Abstract Body

Non-alcoholic fatty liver disease (NAFLD) is a common problem in persons with HIV (PWH). NAFLD is associated elevated cardiovascular disease (CVD) risk. We present baseline data on the prevalence and cardiometabolic characteristics of NAFLD among REPRIEVE participants who underwent Computed Tomography (CT).

The REPRIEVE Mechanistic substudy is embedded within an international primary CVD prevention RCT of pitavastatin calcium vs. placebo among 7,770 PWH ages 40-75 years on antiretroviral therapy (ART). A subset of 655 U.S. participants had non-contrast CT with measurement of hepatic steatosis defined as a mean hepatic attenuation <40 HU or liver/spleen ratio <1.0. NAFLD was defined as steatosis in the absence of frequent alcohol use. The prevalence of NAFLD was compared by demographic, cardiometabolic and HIV-specific parameters. Distributions of immune activation/inflammatory indices data were compared among those with or without NAFLD. Analyses used log binomial regression and Wilcoxon tests.

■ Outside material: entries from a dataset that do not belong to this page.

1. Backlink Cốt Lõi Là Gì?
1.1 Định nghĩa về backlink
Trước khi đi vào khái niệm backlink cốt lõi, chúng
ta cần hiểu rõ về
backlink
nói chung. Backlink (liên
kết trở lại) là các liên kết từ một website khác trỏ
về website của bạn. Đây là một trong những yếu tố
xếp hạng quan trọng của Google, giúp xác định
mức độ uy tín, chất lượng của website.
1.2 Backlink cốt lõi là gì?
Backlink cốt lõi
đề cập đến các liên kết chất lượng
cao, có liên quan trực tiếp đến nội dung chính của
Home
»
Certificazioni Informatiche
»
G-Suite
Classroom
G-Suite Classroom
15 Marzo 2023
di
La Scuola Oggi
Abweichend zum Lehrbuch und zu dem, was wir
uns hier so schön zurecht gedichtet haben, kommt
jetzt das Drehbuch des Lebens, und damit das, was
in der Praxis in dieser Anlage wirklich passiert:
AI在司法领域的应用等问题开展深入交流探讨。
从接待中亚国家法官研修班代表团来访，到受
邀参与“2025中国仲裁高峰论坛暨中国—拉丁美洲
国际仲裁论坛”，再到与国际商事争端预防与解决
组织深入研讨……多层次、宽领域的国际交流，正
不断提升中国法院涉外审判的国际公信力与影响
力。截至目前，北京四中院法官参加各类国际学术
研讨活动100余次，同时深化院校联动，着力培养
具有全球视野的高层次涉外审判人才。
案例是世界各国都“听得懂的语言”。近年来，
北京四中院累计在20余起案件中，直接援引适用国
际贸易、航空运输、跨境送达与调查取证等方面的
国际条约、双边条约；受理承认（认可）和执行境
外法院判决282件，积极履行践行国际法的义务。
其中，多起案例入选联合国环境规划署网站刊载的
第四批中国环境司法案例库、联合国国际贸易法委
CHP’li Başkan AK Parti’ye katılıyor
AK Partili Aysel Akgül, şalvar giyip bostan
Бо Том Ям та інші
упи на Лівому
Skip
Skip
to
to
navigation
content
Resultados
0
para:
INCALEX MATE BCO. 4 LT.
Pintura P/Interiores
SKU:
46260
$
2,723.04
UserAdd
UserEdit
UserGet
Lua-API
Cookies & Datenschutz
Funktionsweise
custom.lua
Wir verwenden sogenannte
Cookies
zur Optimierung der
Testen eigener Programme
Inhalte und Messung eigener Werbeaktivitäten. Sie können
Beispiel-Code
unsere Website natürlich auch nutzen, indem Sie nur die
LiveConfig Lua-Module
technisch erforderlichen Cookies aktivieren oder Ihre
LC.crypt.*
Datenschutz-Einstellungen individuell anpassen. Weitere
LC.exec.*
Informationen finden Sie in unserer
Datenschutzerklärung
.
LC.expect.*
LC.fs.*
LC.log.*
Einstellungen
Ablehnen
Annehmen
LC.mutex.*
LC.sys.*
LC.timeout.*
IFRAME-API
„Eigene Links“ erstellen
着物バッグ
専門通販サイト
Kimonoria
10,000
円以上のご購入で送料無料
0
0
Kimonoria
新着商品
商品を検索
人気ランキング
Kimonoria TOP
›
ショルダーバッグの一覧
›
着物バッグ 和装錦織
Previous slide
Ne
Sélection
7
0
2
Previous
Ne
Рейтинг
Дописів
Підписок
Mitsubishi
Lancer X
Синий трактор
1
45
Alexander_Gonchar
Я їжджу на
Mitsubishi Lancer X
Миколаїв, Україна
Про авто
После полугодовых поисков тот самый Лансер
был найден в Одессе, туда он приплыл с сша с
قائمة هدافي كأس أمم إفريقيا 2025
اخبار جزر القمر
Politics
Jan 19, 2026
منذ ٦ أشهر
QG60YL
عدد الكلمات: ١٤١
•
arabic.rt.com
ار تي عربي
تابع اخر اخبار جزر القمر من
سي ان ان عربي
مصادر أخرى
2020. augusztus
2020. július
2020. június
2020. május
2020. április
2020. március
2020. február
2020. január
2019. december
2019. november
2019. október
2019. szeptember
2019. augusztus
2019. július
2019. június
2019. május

Among 655 PWH: median age was 51 years, 17% natal female sex, 44% black race, median BMI 27 kg/m2, median CD4 count 606 c/mm3 and 98% with HIV VL <400 copies/mL. NAFLD prevalence was 20% (97/477 without frequent alcohol use). ALT was abnormally ? in those with NAFLD (45% vs. 25%, P<0.001). NAFLD was more prevalent with male sex, older age, non-black race (Figure). ASCVD risk score was higher in those with NAFLD (median 5.8% vs. 4.3%, P=0.002). Obesity, metabolic syndrome, elevated waist circumference, reduced HDL and elevated triglycerides, were all associated with NAFLD in unadjusted analyses (P<0.005); these effects were explained by obesity, metabolic syndrome and elevated HOMA-IR (Figure). NAFLD was associated with higher levels of LpPLA-2 (144 vs. 130 ng/ml, P=0.013) and hsCRP (2.2 vs. 1.6 mg/L, P=0.013). HIV-specific characteristics, ART and other circulating markers of immune activation/inflammation (IL-6, sCD163, MCP-1, sCD14 and D-dimer) were not associated with NAFLD.

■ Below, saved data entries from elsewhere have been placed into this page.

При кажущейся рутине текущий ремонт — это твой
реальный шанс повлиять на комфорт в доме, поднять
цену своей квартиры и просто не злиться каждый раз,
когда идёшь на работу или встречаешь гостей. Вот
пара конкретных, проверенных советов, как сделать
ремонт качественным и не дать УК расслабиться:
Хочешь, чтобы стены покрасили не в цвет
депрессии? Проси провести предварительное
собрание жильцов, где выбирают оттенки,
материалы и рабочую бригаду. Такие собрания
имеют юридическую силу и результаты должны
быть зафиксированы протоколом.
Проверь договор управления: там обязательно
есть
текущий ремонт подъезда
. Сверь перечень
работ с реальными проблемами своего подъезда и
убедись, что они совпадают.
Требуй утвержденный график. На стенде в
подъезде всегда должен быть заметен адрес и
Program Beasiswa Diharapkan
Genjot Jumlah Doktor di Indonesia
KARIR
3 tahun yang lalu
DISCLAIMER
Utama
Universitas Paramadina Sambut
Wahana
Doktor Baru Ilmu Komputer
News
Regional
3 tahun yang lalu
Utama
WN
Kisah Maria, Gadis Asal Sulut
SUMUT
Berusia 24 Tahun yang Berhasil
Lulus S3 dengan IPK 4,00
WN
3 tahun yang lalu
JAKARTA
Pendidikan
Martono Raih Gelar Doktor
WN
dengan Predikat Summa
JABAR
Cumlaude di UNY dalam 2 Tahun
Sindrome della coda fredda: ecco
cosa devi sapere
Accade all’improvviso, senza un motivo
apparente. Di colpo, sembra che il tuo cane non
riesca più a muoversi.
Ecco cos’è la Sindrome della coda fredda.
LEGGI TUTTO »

In this cohort with controlled HIV, high CD4 counts, and low to moderate cardiovascular risk, NAFLD (20%) was common including 45% with clinically relevant ? in ALT. NAFLD was associated with select indices of inflammation and metabolic disturbances but not HIV or ART. NAFLD was more prevalent with male sex, older age, non-black race, elevated BMI and metabolic syndrome. Elevated LpPLA-2 and hsCRP levels suggest a correlation between NAFLD and cardiovascular risk in PWH.